┌─ TEXT EXTRACT

Experts caution that people should make sure they stay hydrated by drinking water even before they feel thirsty. Time outdoors should be limited with plenty of rest breaks, ideally in a place with air-conditioning. People are also urged to check on family members, friends and neighbors who might be in the highest-risk groups, particularly if they don’t have air-conditioning. That issue is of particular concern in the Northeast, where many people lack AC because it historically hasn’t been needed. Some places, such as New York City, make cooling centers available to residents to use during the day. People should also pay attention to their pets and make sure these animals have plenty of access to shade, water and air-conditioning.

“To combat heat’s effects on your body, it’s a good idea to combine multiple actions,” said Ashley Ward, who directs the Heat Policy Innovation Hub at Duke University, in a notice issued by the hub. “In addition to staying hydrated and using air conditioning or fans, you can take cool showers and immerse your arms over your elbows or your feet over your ankles in cool water.”

It is also important to note more than just the daytime highs. Temperatures in the affected areas are expected to stay unusually warm into the evening, making it harder to get a respite from the heat—especially for those without air-conditioning. “If you must ration cooling in your home,” Ward says, “consider prioritizing the bedroom so your body can recover from daytime exposures.”

└─
┌─ AVAILABLE DATA

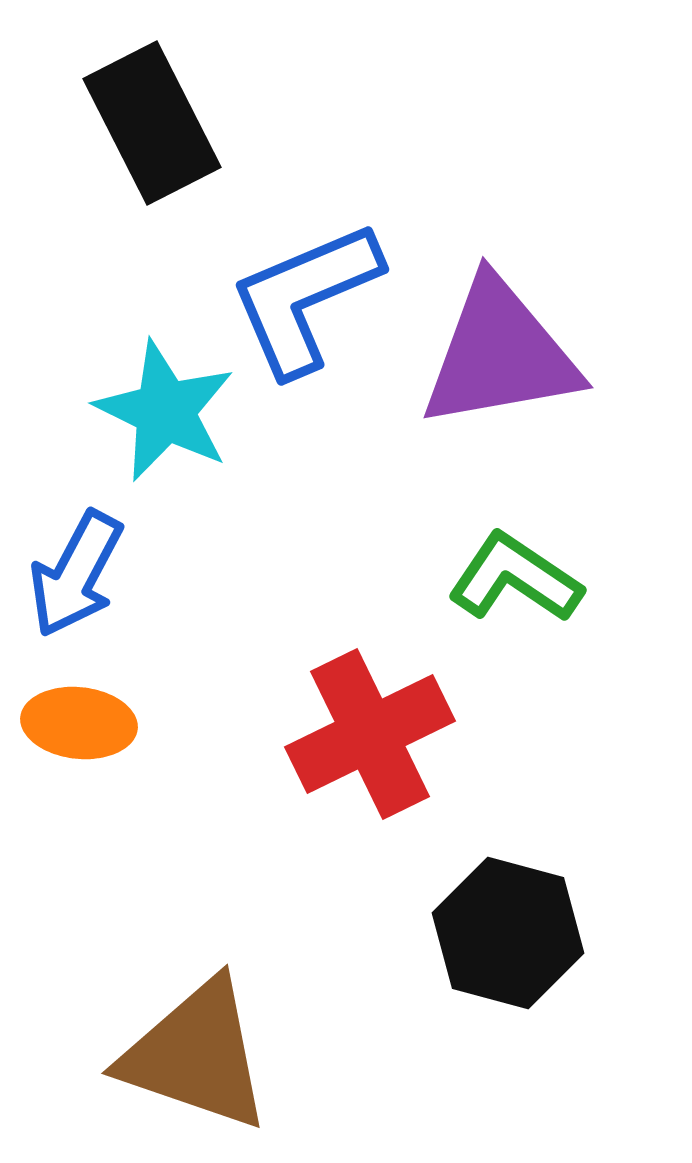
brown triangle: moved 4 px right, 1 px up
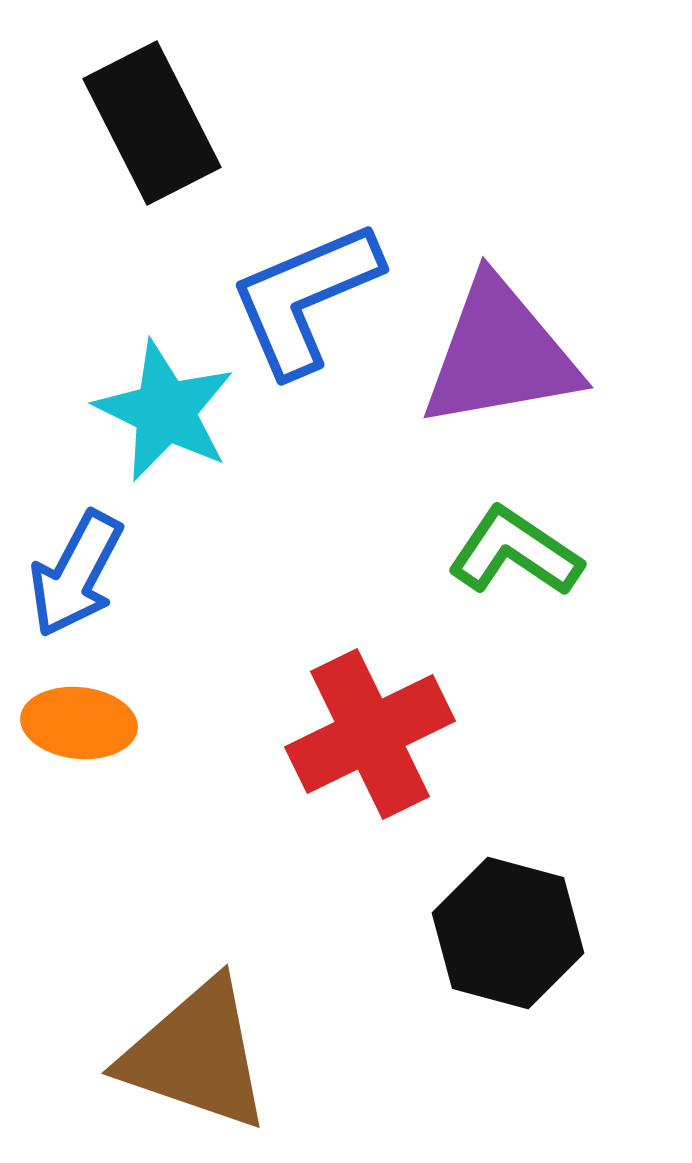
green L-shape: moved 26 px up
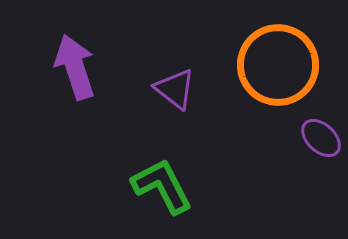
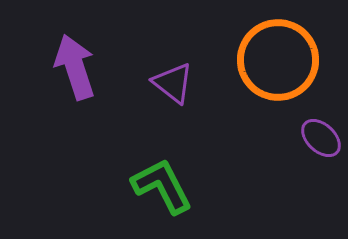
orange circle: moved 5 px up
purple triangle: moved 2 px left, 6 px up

└─

TASK LIST
1 > For each statement (a), (b), (c), say whether it agrees with the heat-safety text, answering yes or no and quoting the deciding words.
(a) New York City offers cooling centers that residents can use during the day.
(b) People are advised to wait until they feel thirsty before drinking water.
(c) Ward recommends prioritizing the living room when cooling at home must be rationed.
2 > Reproduce the heat-safety text between "Experts caution that" and "water and air-conditioning.", inclusive.
The listing is separate material with no connection to the heat-safety text.

THE REPLIES
1 >
(a) Yes: "Some places, such as New York City, make cooling centers available to residents to use during the day."
(b) No: "drinking water even before they feel thirsty"
(c) No: "consider prioritizing the bedroom so your body can recover from daytime exposures"

2 >
Experts caution that people should make sure they stay hydrated by drinking water even before they feel thirsty. Time outdoors should be limited with plenty of rest breaks, ideally in a place with air-conditioning. People are also urged to check on family members, friends and neighbors who might be in the highest-risk groups, particularly if they don’t have air-conditioning. That issue is of particular concern in the Northeast, where many people lack AC because it historically hasn’t been needed. Some places, such as New York City, make cooling centers available to residents to use during the day. People should also pay attention to their pets and make sure these animals have plenty of access to shade, water and air-conditioning.